Metabolites are an important component of all living organisms. It is well known that disturbances in metabolic patterns cause metabolic diseases, which may have dramatic consequences for an organism’s survival. Besides screening of metabolic diseases, focused or general profiling of metabolites (metabolomics) or lipids is necessary in order to understand basic biological processes, such as nitrogen uptake in plants, interactions between micro- and host organisms and developmental biology of animals or plants.




A metabolomic analysis combines a number of steps from tissue extraction through the detection and measurement of metabolites to analysis, interpretation and visualization of the results. All steps may be either untargeted or more targeted, the choice depending on the analytical/biological questions posed and various other factors, including the classes, stability and other properties of metabolites of interest, whether or not the samples need to be purified, detection limits and required analytical accuracy.
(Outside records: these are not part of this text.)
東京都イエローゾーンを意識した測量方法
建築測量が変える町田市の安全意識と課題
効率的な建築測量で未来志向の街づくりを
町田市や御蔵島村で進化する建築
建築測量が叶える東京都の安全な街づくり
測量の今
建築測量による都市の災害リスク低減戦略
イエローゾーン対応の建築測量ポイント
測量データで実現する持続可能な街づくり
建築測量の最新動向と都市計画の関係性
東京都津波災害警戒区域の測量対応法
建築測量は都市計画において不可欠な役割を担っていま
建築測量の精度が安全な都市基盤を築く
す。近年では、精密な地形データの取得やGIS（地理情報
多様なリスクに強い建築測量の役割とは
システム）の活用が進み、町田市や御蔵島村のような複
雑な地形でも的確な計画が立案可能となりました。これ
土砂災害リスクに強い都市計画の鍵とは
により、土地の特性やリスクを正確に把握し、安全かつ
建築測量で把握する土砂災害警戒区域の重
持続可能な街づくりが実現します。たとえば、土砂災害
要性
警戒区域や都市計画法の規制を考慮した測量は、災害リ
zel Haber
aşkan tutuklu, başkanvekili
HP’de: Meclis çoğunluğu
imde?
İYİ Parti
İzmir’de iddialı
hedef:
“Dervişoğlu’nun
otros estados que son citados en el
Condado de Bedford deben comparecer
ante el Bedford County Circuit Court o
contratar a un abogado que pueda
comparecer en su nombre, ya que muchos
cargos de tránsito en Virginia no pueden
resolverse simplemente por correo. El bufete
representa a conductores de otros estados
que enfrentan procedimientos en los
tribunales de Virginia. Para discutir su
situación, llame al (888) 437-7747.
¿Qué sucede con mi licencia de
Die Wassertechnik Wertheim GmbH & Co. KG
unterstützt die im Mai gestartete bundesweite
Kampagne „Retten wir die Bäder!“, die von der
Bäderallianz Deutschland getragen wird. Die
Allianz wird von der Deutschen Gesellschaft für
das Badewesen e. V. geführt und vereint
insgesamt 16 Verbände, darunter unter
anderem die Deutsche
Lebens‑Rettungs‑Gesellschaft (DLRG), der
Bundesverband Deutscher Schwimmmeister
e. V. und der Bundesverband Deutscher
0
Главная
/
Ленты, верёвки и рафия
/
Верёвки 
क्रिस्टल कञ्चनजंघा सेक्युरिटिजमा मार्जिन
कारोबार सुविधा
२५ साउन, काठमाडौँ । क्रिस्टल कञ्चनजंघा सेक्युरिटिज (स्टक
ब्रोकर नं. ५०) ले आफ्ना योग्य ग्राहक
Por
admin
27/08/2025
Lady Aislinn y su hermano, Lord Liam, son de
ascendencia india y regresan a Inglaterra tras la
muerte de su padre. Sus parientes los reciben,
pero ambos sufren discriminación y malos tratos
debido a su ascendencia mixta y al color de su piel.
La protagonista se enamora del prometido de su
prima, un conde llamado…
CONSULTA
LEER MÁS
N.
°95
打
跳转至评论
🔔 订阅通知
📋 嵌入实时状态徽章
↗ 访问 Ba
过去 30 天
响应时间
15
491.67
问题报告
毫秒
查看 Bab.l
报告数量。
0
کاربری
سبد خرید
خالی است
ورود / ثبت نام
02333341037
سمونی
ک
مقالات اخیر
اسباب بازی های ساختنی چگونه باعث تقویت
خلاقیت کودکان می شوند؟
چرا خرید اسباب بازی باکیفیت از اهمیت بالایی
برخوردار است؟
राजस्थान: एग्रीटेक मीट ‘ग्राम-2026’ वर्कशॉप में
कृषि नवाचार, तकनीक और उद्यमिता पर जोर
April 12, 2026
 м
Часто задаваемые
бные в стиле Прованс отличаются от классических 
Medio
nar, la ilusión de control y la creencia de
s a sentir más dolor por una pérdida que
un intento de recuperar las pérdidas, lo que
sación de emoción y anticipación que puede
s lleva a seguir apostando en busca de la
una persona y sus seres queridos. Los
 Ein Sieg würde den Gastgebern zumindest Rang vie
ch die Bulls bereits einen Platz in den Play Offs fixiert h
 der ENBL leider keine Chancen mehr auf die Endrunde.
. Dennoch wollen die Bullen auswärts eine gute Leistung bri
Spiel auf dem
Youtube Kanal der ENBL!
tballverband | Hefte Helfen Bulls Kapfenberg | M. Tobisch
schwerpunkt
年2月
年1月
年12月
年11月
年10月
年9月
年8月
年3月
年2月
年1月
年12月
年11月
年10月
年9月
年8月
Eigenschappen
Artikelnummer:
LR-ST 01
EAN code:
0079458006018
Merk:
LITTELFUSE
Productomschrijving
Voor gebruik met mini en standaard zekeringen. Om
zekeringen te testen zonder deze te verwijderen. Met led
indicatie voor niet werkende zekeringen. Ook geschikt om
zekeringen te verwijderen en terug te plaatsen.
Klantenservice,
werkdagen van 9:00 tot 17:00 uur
Metabolomics methodology can be generally divided into the following three analytical types:

1. Untargeted metabolite profiling
Up to 3000 putative metabolites can be detected using a combination of selected untargeted analytical techniques. However, only a fraction of the detected compounds will be automatically identified or annotated.
2. Targeted metabolite profiling
This refers to the analysis of specific compound classes, e.g. amino acids and amines, fatty acids, eicosanoids and hormones. Using LC-QqQMSMS and GC-QqQMSMS in multiple-reaction-monitoring (MRM) mode up to 100 selected compounds can be detected and measured in a single analysis.
3. Functional group-specific metabolite profiling
This refers to advanced chemical derivatisation and detection strategies to analyse compound-specific structures of both known and unknown compounds. Such strategies can profile, for example, primary and secondary amines, aldehydes and carboxylic acids.

There are always drawbacks to using a more general and untargeted method rather than a more specific, targeted approach. The advantages of targeted approaches are their selectivity and greater accuracy. However, untargeted approaches cover many more classes of metabolites and thus provide broader information about the metabolic state of analysed samples. Another aspect to take into account when selecting analytical procedures is the efficiency of the analytical workflow for analysing large series of samples. General methods include fewer analytical steps, and thus are more efficient in terms of sample preparation.